Wednesday, March 16, 2011

Gordon Laite's Art to Tremble By

"More Tales to Tremble By" from 1968 was Whitman Publishing's second collection of great haunting and suspenseful horror stories (see also "Tales to Tremble By" 1966.) And though the first collection contains a well chosen assortment of classic terrors by the luminary likes of Bierce, Dickens, Irving, Stoker etc., it's actually the second collection that really screams out from beyond the grave with demonic delights by some of my own personal favorites-- Saki, Asquith, Hodgson, Derleth, and the supreme master of all horror, M. R. James! Great writing aside, this collection also rises well above the first with the much more evocative, beautifully eerie, horrifyingly hypnotic illustrations of Gordon Laite. Here now is a small sampling of highlights from this fantastically frightening book, (edited by Stephen P. Sutton.)











5 comments:

prof. grewbeard said...

wow, great stuff! nice illustration for "A Voice In The Night", a strange story and a stranger choice for Toho to turn into a film!

Karswell said...

Indeed Prof, there'd be no Matango, aka 'Attack of the Mushroom People' without William Hope Hodgson!

Mr. Cavin said...

I usually like Gordon Laite's color stuff best (like his really subtle watercolor work, or dig these groovy covers), but I really like the whimsy evident here in the deceptively loose-looking black and white stuff. The illustration with the man in the hat, or those awesome paisley PJs, for example. That flower bedspread. There's absolutely nothing at all wanton about this guy's use of pattern and the way he toys with its subjective place within the context of the image.

Karswell said...

Nice comment Mr C, and you are correct on all points.
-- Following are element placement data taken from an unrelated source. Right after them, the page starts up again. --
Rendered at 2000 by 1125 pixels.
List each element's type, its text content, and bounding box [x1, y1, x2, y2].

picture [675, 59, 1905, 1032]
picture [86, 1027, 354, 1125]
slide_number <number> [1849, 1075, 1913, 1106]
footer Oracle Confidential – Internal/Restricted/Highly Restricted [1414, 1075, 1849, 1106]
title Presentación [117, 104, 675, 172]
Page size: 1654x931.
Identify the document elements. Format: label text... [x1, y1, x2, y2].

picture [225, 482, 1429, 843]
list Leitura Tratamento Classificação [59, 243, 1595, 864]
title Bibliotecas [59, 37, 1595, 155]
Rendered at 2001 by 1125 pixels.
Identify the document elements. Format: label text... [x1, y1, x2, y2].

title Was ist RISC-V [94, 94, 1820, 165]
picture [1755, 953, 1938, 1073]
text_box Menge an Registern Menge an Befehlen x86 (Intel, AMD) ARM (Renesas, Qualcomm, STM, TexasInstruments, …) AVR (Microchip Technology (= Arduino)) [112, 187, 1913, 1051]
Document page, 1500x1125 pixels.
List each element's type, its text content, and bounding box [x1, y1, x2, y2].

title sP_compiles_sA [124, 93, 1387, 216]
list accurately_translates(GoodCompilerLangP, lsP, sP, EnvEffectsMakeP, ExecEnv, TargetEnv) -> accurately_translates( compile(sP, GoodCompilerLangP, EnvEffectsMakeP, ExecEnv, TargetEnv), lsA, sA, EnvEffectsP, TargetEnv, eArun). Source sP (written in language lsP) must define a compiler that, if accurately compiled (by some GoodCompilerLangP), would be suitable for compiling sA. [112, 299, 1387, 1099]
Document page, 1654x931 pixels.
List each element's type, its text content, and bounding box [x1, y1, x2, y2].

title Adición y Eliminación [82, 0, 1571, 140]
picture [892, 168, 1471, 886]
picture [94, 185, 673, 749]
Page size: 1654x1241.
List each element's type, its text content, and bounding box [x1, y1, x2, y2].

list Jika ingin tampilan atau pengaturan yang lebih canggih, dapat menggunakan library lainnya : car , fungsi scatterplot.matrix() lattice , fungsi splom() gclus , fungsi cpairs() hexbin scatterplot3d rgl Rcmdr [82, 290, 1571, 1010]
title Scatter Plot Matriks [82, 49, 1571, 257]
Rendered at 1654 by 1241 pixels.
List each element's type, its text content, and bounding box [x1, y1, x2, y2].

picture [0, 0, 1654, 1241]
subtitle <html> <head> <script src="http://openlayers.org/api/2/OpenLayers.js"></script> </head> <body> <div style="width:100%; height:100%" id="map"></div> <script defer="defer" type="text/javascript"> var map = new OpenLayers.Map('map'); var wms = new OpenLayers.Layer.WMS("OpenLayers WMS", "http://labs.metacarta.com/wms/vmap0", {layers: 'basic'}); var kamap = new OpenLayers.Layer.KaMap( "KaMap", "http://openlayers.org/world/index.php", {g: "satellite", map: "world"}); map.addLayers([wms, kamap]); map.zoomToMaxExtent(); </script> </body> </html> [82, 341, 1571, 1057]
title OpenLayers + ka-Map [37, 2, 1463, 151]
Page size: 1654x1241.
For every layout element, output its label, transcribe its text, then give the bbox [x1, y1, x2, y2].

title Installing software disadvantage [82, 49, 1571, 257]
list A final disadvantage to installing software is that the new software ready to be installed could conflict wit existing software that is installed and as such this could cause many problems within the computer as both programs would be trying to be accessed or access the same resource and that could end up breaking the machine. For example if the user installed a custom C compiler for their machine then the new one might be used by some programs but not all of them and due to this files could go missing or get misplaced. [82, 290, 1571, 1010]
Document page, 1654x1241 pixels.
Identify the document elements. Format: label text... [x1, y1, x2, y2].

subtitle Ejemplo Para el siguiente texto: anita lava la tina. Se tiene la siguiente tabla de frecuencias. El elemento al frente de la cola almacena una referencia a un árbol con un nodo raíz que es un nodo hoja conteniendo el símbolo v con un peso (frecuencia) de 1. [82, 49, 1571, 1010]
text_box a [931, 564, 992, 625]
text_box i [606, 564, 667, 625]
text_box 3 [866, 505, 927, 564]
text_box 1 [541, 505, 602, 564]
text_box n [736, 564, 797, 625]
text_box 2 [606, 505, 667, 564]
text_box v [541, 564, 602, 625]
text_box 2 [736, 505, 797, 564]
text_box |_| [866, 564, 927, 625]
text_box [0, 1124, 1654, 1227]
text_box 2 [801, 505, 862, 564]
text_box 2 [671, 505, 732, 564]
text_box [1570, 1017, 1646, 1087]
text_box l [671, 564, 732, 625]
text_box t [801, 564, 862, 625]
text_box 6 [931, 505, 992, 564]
And thanks again for the links-- to those of you wishing to see a picture of the original cover art for this collection click here:

http://www.facebook.com/l/0b9f6/www.comicartfans.com/GalleryPiece.asp?Piece=726713&GSub=104240

Craftypants Carol said...

wow - these illustrations are really amazing.

i love the one with what looks like the wind with an image of a guy in between some trees going by. that's really interesting.

i found both these books in PDF at the Open Library too.